Which is another problem Gordon fails to address. Even if you wait for the season to end and pick it up on DVD, TV shows ask you to dedicate years of your life to following their ups and downs, often long after they have passed their creative prime. Movies only ask for a couple of hours. Sure, there are sequels and franchises (and yes, I am excited about Spidey 3, and no, I'm not 12), but years can pass between installments, allowing you to pick up other movies in the meantime without any real competition between the two. If I want to remain devoted to Veronica Mars , then I'll be at home Tuesdays at 9 pm for 22 weeks a year. Movies aren't finicky that way.
And, yeah, there is something to going to see a movie in the theatre, to the experience, but I'd still argue that it has more to do with storytelling than anything. If you only want to talk about a guy for an evening, why would you bother with TV?
Finally, while writing a TV show does mean you are "freed from the need to sell tickets," it does not mean you don't "have to swell to a crowd-pleasing gridiron drive." Instead of once in two hours, you have to do it every week.
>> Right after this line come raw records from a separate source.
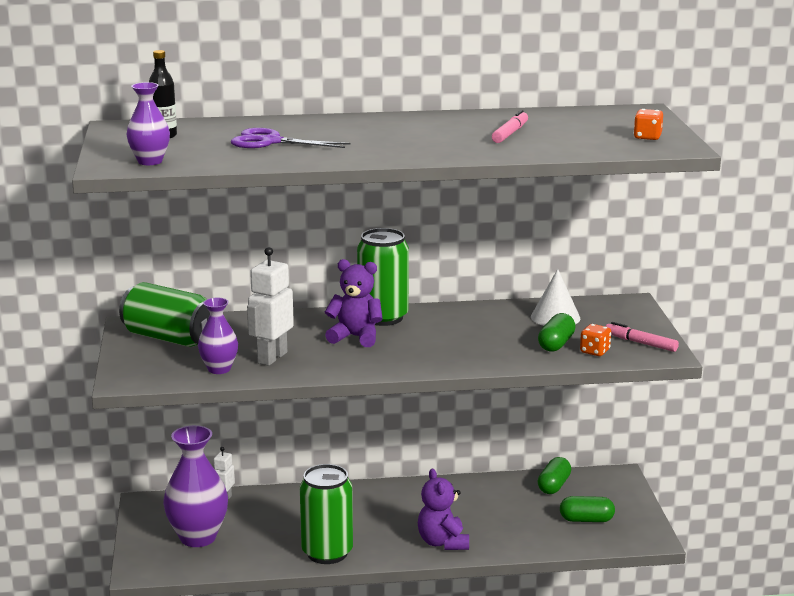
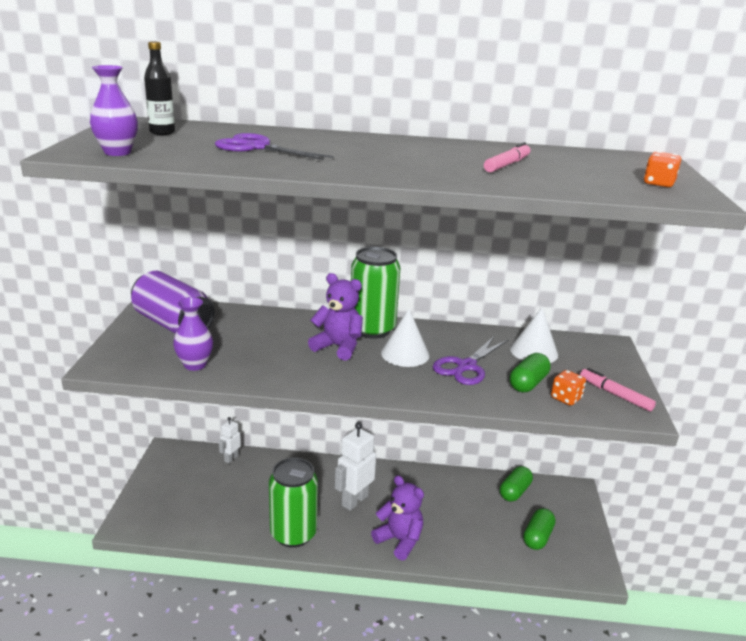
camera: 10 degrees right, 5 degrees up
green can [119,282,210,347] -> purple can [131,271,215,334]
purple vase [163,425,228,547] -> none
white robot [247,247,294,366] -> white robot moved to [335,422,376,511]
purple teddy bear [418,468,469,550] -> purple teddy bear turned 135 degrees clockwise [371,475,424,560]
green capsule [560,496,615,522] -> green capsule turned 75 degrees counterclockwise [523,508,556,550]
none -> white cone [381,309,430,367]
none -> purple scissors [432,336,508,385]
Instead of aiming for a big rush over a single weekend (when most movies make the majority of their profit), you have to consistently provide millions of eyeballs to the advertisers that pay for your show. You slip up or fail to catch on? Chances are you are going to get cut. There's rarely a second chance for shows on DVD. Patient distributors that are willing to let the movie sit in theatres for months while word of mouth builds. TV doesn't given shows the same opportunity to linger. New shows that don't provide a given audience or old shows that stop providing what they once used to disappear.
"I still occasionally hear someone say that they don't watch television," [Denis] Leary says, "and I always tell them, 'Look, I don't care what book you're reading—put it down and watch these five shows, because you really, truly don't know what you're missing'." Sure, Denis, and I could think of five shows off the top of my head too that prove TV is an important and worthwhile medium. But how many people do you meet who tell you that they never go the movies? Never hit up Blockbuster for a DVD? Yeah, Gordon and Leary, TV is good. But it isn't better. If Shakespeare was around today, Ira, he still wouldn't be creating TV series. He'd be making movies. If he had wanted to tell longer stories over time, he would have written novels.